# GIVEN TEXT:
──────────

RFR: 8332265: RISC-V: Materialize pointers faster by using a temp register [v2]

Mon May 20 13:27:07 UTC 2024

On Mon, 20 May 2024 13:15:15 GMT, Robbin Ehn <rehn at openjdk.org> wrote:

>> Hi, please consider!
>> 
>> Materializing a 48-bit pointer, using an additional register, we can do with:
>> lui + lui + slli + add + addi
>> This 15% faster both on VF2 and in CPU models, compared to movptr().
>> 
>> As we often materialize during calls there is free registers.
>> 
>> I have choose just a few spot to use it, many more can use.
>> E.g. la() with tmp register can use li48 instead of movptr.
>> 
>> Running tests now (so far so good), as if I screwed up IC calls it should be seen fast.
>> And benchmarks when hardware is free.

──────────

# EXERCISE 1:
In the RISC-V review message, swap "CPU models" for "emulators" and give the passage between "Mon May 20 13:27:07" and "more can use.", inclusive.

──────────

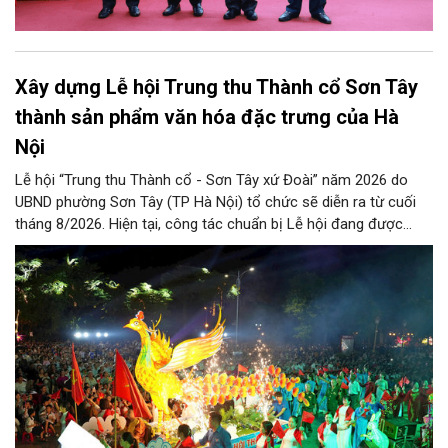
Xây dựng Lễ hội Trung thu Thành cổ Sơn Tây
thành sản phẩm văn hóa đặc trưng của Hà
Nội
Lễ hội “Trung thu Thành cổ - Sơn Tây xứ Đoài” năm 2026 do
UBND phường Sơn Tây (TP Hà Nội) tổ chức sẽ diễn ra từ cuối
tháng 8/2026. Hiện tại, công tác chuẩn bị Lễ hội đang được
chính quyền phường Sơn Tây cùng các phòng, ban, ngành, đơn
vị và 25 tổ dân phố khẩn trương triển khai, tạo khí thế sôi nổi,
sẵn sàng mang đến cho Nhân dân và du khách một mùa Trung
thu quy mô, đặc sắc và giàu bản sắc văn hóa xứ Đoài.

──────────

# EXERCISE 2:
Render every line of the listing above as a Markdown table with the columns "Row" and "Line," skipping blank lines. Leave out the pictures.

# TASK RESULT 1:
Mon May 20 13:27:07 UTC 2024

On Mon, 20 May 2024 13:15:15 GMT, Robbin Ehn <rehn at openjdk.org> wrote:

>> Hi, please consider!
>> 
>> Materializing a 48-bit pointer, using an additional register, we can do with:
>> lui + lui + slli + add + addi
>> This 15% faster both on VF2 and in emulators, compared to movptr().
>> 
>> As we often materialize during calls there is free registers.
>> 
>> I have choose just a few spot to use it, many more can use.

# TASK RESULT 2:
| Row | Line |
|---|---|
| 1 | Xây dựng Lễ hội Trung thu Thành cổ Sơn Tây |
| 2 | thành sản phẩm văn hóa đặc trưng của Hà |
| 3 | Nội |
| 4 | Lễ hội “Trung thu Thành cổ - Sơn Tây xứ Đoài” năm 2026 do |
| 5 | UBND phường Sơn Tây (TP Hà Nội) tổ chức sẽ diễn ra từ cuối |
| 6 | tháng 8/2026. Hiện tại, công tác chuẩn bị Lễ hội đang được |
| 7 | chính quyền phường Sơn Tây cùng các phòng, ban, ngành, đơn |
| 8 | vị và 25 tổ dân phố khẩn trương triển khai, tạo khí thế sôi nổi, |
| 9 | sẵn sàng mang đến cho Nhân dân và du khách một mùa Trung |
| 10 | thu quy mô, đặc sắc và giàu bản sắc văn hóa xứ Đoài. |